Acabaria mal, como já sabemos.

Para além dos aspectos económicos (os negócios e o património), também estavam em jogo os códigos morais de uma sociedade sob o manto do catolicismo, que não aceitava uma união conjugal sem os sagrados laços do matrimónio e a aprovação da família.

Quando fugiu, Maria Alberta era ainda menor de 25 anos e estava destinada a um casamento sob o controle do pai, sem possibilidade de escolha; casar era um dever para com as gerações futuras da família, para manter a fortuna e o prestígio ou, como dito por Celso “que tinha que casar segundo a sua qualidade”.

Assim, a sua fuga com um indivíduo de poucas posses pôs em cheque o património famíliar.

Sabida a notícia, Celso tentou por todas as formas impedir ou anular o casamento, para evitar que Pais da Silva tivesse acesso aos bens de Maria Alberta e, por fim, sem o ter conseguido, resolveu também deserdar a filha.

(continua)

domingo, 1 de maio de 2011

Conto da dona Lili (3) Maria Alberta



Os salões da mansão do rico industrial e bem sucedido imigrante português Celso Pereira estavam cheios, como poucas vezes acontecia, naquela noite memorável.

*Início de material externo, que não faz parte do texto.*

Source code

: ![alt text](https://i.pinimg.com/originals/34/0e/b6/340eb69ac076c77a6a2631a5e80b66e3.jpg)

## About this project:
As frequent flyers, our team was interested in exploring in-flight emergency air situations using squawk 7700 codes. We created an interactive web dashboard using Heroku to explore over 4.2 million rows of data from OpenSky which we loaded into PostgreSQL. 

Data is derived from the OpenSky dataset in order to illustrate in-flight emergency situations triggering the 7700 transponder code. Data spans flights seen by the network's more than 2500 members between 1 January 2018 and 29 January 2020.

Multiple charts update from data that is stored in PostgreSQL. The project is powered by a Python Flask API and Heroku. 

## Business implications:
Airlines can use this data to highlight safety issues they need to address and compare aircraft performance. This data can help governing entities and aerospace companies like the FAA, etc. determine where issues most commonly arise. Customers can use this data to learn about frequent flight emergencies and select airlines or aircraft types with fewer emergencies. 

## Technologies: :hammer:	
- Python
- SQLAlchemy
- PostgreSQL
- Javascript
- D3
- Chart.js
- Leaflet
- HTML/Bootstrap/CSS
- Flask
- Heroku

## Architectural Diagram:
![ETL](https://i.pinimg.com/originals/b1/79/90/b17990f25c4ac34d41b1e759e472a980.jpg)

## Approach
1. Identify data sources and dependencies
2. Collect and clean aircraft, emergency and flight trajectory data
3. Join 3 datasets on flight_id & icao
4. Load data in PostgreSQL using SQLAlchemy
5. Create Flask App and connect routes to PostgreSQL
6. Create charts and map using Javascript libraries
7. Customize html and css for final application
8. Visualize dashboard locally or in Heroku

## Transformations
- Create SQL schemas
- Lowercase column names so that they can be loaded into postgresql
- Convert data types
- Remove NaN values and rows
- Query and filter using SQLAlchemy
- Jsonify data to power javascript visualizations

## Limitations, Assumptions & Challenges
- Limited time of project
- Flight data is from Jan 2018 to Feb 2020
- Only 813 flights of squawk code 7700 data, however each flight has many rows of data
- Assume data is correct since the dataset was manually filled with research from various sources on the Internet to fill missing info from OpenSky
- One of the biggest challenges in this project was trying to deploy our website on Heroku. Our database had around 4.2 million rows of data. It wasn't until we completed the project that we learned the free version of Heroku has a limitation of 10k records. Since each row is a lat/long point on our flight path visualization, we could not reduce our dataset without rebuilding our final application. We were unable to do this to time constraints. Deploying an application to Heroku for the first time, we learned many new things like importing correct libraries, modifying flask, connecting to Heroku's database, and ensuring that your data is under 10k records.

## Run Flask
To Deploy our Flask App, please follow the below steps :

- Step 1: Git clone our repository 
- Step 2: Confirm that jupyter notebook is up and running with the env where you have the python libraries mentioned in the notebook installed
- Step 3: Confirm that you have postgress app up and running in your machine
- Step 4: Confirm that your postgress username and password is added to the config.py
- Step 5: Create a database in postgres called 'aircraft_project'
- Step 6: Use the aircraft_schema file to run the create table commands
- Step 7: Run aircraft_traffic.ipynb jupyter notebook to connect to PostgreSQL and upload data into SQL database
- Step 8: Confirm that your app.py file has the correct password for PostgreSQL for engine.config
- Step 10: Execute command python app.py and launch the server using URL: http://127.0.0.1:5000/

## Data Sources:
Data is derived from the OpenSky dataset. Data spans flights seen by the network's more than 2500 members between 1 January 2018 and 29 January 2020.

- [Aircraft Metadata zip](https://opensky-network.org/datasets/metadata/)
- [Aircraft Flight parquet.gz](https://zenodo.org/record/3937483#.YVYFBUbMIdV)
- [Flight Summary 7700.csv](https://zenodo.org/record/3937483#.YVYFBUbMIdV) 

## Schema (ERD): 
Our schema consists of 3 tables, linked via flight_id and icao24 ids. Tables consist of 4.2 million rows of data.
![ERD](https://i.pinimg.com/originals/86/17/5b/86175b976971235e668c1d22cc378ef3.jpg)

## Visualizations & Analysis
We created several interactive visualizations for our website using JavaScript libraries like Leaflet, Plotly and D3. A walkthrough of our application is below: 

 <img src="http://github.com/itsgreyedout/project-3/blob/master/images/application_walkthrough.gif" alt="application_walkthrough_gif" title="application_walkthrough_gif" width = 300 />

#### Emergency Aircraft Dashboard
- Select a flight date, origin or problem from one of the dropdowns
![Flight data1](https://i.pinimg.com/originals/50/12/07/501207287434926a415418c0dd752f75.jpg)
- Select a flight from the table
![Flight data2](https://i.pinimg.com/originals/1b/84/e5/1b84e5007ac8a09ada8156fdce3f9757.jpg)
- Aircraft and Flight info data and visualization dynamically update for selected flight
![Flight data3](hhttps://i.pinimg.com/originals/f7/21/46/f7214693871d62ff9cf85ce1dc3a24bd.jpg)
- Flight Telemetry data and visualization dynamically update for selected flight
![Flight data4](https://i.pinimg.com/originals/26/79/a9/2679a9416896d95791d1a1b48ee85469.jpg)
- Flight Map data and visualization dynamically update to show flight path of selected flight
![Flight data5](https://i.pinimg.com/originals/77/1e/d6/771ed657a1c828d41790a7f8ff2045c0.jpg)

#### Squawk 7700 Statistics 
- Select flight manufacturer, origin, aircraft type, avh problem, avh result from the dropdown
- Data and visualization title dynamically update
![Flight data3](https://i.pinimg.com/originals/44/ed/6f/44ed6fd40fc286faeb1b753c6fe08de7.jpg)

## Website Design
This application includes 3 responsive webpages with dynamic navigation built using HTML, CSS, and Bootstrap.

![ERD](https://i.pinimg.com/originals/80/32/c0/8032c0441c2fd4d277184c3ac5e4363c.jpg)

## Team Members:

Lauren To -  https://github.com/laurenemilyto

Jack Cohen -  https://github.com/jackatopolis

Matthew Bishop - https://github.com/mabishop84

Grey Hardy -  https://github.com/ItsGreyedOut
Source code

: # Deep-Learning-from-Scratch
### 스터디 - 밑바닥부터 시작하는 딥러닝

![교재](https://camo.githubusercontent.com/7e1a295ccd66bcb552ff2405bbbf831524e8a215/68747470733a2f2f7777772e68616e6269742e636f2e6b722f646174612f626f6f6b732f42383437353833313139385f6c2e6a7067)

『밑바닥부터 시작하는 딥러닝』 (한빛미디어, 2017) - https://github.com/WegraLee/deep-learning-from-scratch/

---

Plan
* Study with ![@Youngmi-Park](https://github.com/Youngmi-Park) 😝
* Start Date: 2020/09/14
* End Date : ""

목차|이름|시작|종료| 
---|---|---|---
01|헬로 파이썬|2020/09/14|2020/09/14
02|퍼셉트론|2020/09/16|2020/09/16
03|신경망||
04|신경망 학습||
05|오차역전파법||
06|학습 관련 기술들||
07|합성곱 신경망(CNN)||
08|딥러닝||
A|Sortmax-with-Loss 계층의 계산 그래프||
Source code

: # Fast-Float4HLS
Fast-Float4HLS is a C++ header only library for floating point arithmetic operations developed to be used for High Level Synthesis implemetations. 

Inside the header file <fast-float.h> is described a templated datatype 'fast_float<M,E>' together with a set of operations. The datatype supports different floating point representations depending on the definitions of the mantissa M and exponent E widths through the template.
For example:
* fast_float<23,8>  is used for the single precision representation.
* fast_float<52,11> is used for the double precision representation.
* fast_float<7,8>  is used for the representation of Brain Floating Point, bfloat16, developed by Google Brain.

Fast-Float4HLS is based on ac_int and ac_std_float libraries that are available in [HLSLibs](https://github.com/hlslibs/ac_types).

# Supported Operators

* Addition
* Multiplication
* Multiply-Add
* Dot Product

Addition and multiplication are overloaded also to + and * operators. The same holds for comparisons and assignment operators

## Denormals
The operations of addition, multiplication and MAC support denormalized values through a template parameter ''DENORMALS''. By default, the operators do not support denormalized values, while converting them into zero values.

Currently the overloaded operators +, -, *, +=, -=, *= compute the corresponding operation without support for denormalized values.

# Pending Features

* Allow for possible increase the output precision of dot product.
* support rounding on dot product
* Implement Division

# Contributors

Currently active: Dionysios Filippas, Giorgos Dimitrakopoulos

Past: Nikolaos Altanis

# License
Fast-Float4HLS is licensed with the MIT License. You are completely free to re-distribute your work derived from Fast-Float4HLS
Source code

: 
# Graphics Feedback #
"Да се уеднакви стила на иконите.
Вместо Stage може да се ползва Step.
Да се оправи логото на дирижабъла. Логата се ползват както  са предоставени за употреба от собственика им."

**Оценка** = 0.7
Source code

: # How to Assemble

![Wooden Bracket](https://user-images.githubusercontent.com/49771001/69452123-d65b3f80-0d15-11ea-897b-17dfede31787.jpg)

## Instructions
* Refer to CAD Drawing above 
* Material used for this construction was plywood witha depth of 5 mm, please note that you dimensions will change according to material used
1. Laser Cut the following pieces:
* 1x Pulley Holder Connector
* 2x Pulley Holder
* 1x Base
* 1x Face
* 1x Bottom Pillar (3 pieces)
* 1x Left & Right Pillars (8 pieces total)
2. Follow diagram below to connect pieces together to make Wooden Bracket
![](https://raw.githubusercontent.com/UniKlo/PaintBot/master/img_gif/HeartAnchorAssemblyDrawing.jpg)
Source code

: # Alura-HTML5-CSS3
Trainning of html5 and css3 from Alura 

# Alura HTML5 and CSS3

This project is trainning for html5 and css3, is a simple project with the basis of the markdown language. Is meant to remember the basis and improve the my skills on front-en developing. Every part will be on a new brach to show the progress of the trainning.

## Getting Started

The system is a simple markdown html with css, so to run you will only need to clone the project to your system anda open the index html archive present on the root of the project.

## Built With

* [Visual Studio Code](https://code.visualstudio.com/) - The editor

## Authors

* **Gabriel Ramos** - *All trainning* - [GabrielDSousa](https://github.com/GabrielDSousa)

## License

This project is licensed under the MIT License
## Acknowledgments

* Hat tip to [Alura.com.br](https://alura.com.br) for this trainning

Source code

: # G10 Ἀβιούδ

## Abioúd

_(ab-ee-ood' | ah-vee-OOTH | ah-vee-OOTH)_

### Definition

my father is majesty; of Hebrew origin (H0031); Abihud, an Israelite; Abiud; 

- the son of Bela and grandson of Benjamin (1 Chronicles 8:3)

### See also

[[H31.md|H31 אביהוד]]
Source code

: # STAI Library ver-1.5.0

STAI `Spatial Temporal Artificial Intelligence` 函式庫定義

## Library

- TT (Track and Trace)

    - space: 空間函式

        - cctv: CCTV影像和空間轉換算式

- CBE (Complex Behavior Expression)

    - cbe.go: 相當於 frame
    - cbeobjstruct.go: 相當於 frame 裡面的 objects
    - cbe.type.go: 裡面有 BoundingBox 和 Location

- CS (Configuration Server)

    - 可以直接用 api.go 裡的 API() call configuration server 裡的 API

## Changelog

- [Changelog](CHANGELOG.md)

Alguns políticos locais, Coronéis, e variados homens de negócios enchiam as salas da casa grande da xácara.

O encanto da reunião estava, entretanto, na revoada de moças e senhoras que rodopiavam pelas salas, e entre as quais se destacava, pela beleza, pela juventude, pela inocência do olhar e dos modos, Maria Alberta, noiva do Dr. Abelardo Couto e filha do dono da casa.

Na sala ao lado, dançava-se. E, entre os pares, o Dr. Abelardo e a noiva, põem-se os dois a conversar:

— Que mãos tens tu, Maria Alberta! — elogia o noivo, maravilhado, apertando os dedos miúdos, quase infantis, da sua prometida.

— Acha-as pequenas? — pergunta a moça.

— Microscópicas!

— Como?

— Microscópicas! — insiste o Dr.Abelardo.

Intrigada com a palavra, que ouvia pela primeira vez, Maria Alberta pede licença por um instante, entra no salão de chá e, com a sua ingenuidade, pergunta ao amigo do pai, um médico local com fama de muito letrado o Dr. Maraz:

— Doutor, o que significa “microscópico”?

— É uma palavra derivada de “microscópio”, Menina! — explica o ilustre fisiologista.

— E o que é “microscópio”? — insiste Maria Alberta, franzindo a testa morena, que os olhos iluminam.

O Dr. Maraz pensa um momento, e, para não perder tempo, explica:

— É um aparelho que faz as coisas crescerem. Compreende?

A menina sorri, agradecida.

De repente, porém, pisca os olhos, franze mais a testa, e corando diz:

— Ahn!...

Morde o dedinho, meio brejeira, meio envergonhada:

— Desavergonhado! Agora é que percebo porque é que ele diz que eu tenho a mão microscópica ...

E saiu correndo, córada, para beijar o noivo.